Lord Reid of Cardowan
Main Page: Lord Reid of Cardowan (Labour - Life peer)Department Debates - View all Lord Reid of Cardowan's debates with the Leader of the House
(9 years, 1 month ago)
Lords ChamberThe Prime Minister has talked about a comprehensive approach and his overall strategy. That very much involves not just the way in which we are currently supporting the region and the way in which he is talking about extending military action, it is also about supporting neighbouring countries and working with them in the region. The points that my noble friend makes are well made, and certainly very much in the Prime Minister’s mind as he considers how best to respond to the current situation.
My Lords, there is a great deal in the Prime Minister’s Statement with which I concur—not least his sentence which was very simple but should mean a lot to all of us:
“In this situation we do not protect the British people by sitting back and wishing things were different”.
In that context, I make just two comments to the Leader of the House. First, it is absolutely proper that we should be engaged in trying to find a political solution to some of the problems in Syria, but we would be operating under a delusion and deceiving the people of this country if we implied that even should a political solution—with President Assad or without him—be achieved tomorrow, it would solve the problem of ISIL. It will not. This is part of a long-running, generational attempt to establish an Islamo-fascist empire under people who will stop at nothing. Therefore, it is to delude the people of this country to say that opposing ISIL is somehow made redundant if we achieve a political solution.
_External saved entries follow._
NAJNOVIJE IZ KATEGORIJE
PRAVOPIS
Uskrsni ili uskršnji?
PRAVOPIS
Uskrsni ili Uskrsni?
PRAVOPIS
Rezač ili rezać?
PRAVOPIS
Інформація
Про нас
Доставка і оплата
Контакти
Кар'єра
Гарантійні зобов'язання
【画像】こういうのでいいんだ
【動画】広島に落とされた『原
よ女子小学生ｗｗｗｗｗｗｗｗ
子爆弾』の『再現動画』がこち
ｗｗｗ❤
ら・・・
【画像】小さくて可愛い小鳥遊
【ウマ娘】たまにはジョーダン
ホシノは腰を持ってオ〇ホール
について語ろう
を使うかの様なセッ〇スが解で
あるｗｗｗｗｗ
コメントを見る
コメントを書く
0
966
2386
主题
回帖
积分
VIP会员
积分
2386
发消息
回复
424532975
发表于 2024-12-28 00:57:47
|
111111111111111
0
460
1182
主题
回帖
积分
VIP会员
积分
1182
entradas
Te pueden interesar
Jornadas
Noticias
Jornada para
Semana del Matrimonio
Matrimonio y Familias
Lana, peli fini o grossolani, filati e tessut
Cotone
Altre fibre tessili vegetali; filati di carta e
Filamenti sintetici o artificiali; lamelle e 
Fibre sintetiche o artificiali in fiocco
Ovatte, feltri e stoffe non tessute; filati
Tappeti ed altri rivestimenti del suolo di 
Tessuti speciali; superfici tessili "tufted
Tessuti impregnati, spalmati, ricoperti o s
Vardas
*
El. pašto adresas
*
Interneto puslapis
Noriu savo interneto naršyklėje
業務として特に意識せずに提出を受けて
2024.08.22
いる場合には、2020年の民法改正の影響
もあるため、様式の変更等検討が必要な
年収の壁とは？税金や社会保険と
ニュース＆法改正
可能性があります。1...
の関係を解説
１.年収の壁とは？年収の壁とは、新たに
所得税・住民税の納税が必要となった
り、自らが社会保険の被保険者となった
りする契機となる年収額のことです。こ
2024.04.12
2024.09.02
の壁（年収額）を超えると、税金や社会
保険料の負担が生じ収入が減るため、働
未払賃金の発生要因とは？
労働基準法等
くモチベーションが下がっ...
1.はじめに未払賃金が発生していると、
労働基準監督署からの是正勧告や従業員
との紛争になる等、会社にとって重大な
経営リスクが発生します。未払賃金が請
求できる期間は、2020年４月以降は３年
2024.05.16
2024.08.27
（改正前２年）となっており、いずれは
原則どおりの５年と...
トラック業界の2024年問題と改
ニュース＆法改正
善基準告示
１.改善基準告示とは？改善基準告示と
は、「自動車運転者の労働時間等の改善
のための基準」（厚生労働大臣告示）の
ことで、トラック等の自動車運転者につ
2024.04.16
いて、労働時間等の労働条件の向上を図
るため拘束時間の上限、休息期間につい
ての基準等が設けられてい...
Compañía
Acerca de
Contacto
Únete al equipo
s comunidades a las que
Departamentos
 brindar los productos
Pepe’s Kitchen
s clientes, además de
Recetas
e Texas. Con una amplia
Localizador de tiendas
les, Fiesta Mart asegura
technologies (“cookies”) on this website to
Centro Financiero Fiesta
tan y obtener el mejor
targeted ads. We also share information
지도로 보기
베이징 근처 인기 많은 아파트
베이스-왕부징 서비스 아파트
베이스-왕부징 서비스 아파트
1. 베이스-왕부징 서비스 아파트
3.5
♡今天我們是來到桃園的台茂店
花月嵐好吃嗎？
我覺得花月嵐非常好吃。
The second thing is what is missing from the Statement in terms of domestic security. Last week I asked the relevant Minister, and received assurances, about the scrutiny of refugees coming to this country. However, 750 UK citizens have gone off to Syria, 450 of whom have come back. They are prime facie not only sympathisers but active supporters of the atrocities that have been carried out by ISIL abroad, and there is every reason to suspect that they will continue that sympathy, and potentially that action, in this country. What are the Government doing about the 450 who have come back, and why was there no mention of them in today’s Statement?
The noble Lord argued in his first point that finding a political solution in Syria would not render our efforts to destroy ISIL redundant. I agree; he is absolutely right. On his question about those Britons who have left the UK, gone to Syria and elsewhere and then returned, the measures that we introduced in the Counter-terrorism and Security Act, which was passed by Parliament earlier this year, were designed specifically to address this kind of threat.